I am very religious, but not in a conventional sense. I think about God and about creation all the time. I have a cynical approach, I have a loving approach, I have no one way to follow - I have to find my own way to connect to Him. You don’t have to follow some set rules. I think it’s the biggest mystery for every human being to understand how come he’s here, how will he go; it’s a phenomena we all keep trying to understand. (...)

Any role in any movie that you saw and said, I wish I’d done this? (...)
The original “Devdas”. And perhaps De Niro’s role in “The King Of Comedy”. “Raging Bull”. I am otherwise very detached about roles, even my own. At this stage of my life, I don’t desire for any roles. But I thought Pan Singh’s role was a very rare one... I have never connected with my heart to any role - with the exception of Pan Singh’s (in “Paan Singh Tomar”, his latest film).

Doesn’t an excessive involvement with the character drain you out as an actor, being overly involved, rather than clinical, doing the movie and being done with it? 
I am also very clinical. If someone comes and begins to talk about the initial and the collections and box office figures of the movie, if they start talking in a materialistic way - I’ll cut. I’ll immediately be very clinical. It matters, but what I felt while portraying the character - I won’t mix it with all that. (...)

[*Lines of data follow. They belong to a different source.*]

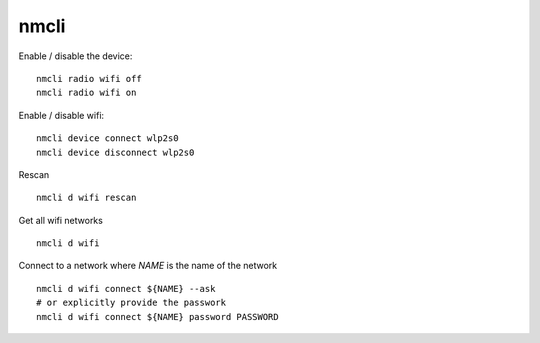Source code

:nmcli
=====

.. post:: 28/12/2022
   :tags: linux,wifi,nmcli

Enable / disable the device:

::

   nmcli radio wifi off
   nmcli radio wifi on

Enable / disable wifi:

::

   nmcli device connect wlp2s0
   nmcli device disconnect wlp2s0

Rescan

::

   nmcli d wifi rescan

Get all wifi networks

::

   nmcli d wifi



Connect to a network where `NAME` is the name of the network

::

   nmcli d wifi connect ${NAME} --ask
   # or explicitly provide the passwork
   nmcli d wifi connect ${NAME} password PASSWORD
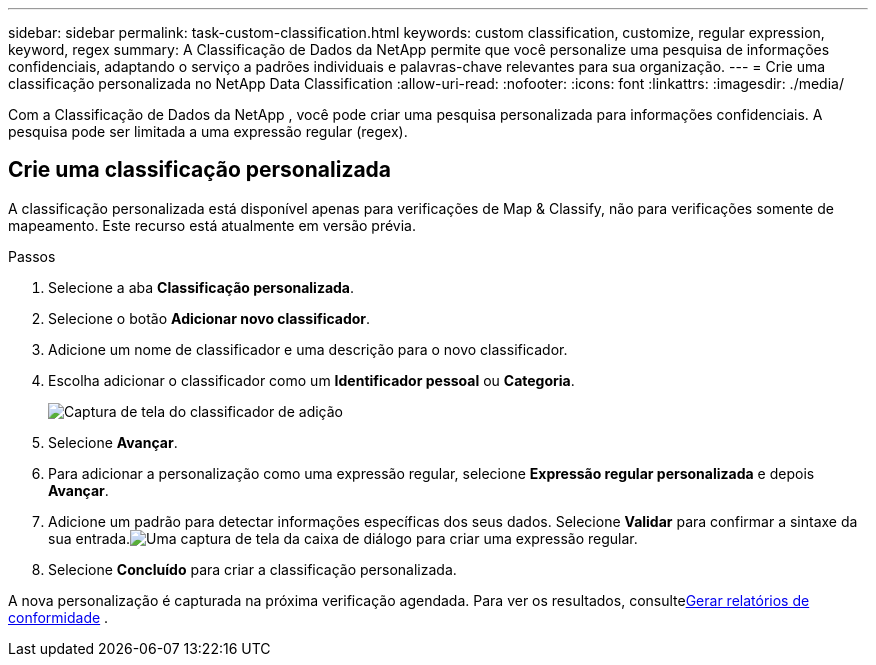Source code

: ---
sidebar: sidebar 
permalink: task-custom-classification.html 
keywords: custom classification, customize, regular expression, keyword, regex 
summary: A Classificação de Dados da NetApp permite que você personalize uma pesquisa de informações confidenciais, adaptando o serviço a padrões individuais e palavras-chave relevantes para sua organização. 
---
= Crie uma classificação personalizada no NetApp Data Classification
:allow-uri-read: 
:nofooter: 
:icons: font
:linkattrs: 
:imagesdir: ./media/


[role="lead"]
Com a Classificação de Dados da NetApp , você pode criar uma pesquisa personalizada para informações confidenciais.  A pesquisa pode ser limitada a uma expressão regular (regex).



== Crie uma classificação personalizada

A classificação personalizada está disponível apenas para verificações de Map & Classify, não para verificações somente de mapeamento.  Este recurso está atualmente em versão prévia.

.Passos
. Selecione a aba **Classificação personalizada**.
. Selecione o botão **Adicionar novo classificador**.
. Adicione um nome de classificador e uma descrição para o novo classificador.
. Escolha adicionar o classificador como um *Identificador pessoal* ou *Categoria*.
+
image:screenshot-custom-classifier-name.png["Captura de tela do classificador de adição"]

. Selecione *Avançar*.
. Para adicionar a personalização como uma expressão regular, selecione **Expressão regular personalizada** e depois **Avançar**.
. Adicione um padrão para detectar informações específicas dos seus dados.  Selecione **Validar** para confirmar a sintaxe da sua entrada.image:screenshot-create-logic-regex.png["Uma captura de tela da caixa de diálogo para criar uma expressão regular."]
. Selecione **Concluído** para criar a classificação personalizada.


A nova personalização é capturada na próxima verificação agendada.  Para ver os resultados, consultexref:task-generating-compliance-reports.html[Gerar relatórios de conformidade] .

Bhansali made a point recently that our taste is diminishing, collectively, in the art we consume, which is why audiences don’t appreciate a lot of fine work. Your take? 
So, in a way, he’s calling his work classy...? (...) But the world moves along a track, and everything also has contrasts. If the USA is highly materialistic, spiritualism will also be more intense because it is a major need. In India, where it is taken for granted that we will all be spiritual, it is dead. Yes, there is a lot of trash being thrown at you, there is vulgarization, trying to get attention at whatever cost. People have to make money. That’s what the media is also doing - but somewhere in those pages also you find a small article which makes you stop and read and think. That’s also a reality.

Some months back (...) you spoke of fame being a disease, that to long for fame is a complex, and that to seek fame means something is lacking in your personality. And you concluded it with, “I was mesmerised by fame. Once or twice in my childhood, I went to see a shooting, and I got disturbed, because you are like nobody there. I never wanted to be a nobody”...
That’s true. I still remember it. “Ganga Ki Saugand”. (...) I was 10 or 12 years old at max. (...) I did not feel like getting an autograph, getting a photo. (...) Fame is more of a cage. Maybe I’m cynical about it. I prefer to use the word acknowledgment. To want to be famous for the sake of it, for being popular, being known - that’s a disease. I like being acknowledged. I like being connected. But to see myself seeking fame for the sake of it at the end of my life, doesn’t give me a nice feeling. I don’t want to see myself like that. I want to be in a situation where I have no fame, and I am perfectly fine with myself. What will I do about the sharing then, I don’t know. I am still to fully decipher acknowledgement. I have seen people breaking glasses and windows for me...

It’s odd, or does it give you a kick? 
At that time, it feels good. I was also a little shocked - oh, am I that popular? But now I can see why somebody wanted a photograph, why somebody ran a kilometer and a half with my car just so he could shake hands with me. Is it my celebrity status, or is it something I have done to him? You can make out. You can see in the smile, in the way somebody comes to you. That is something I like - connection'.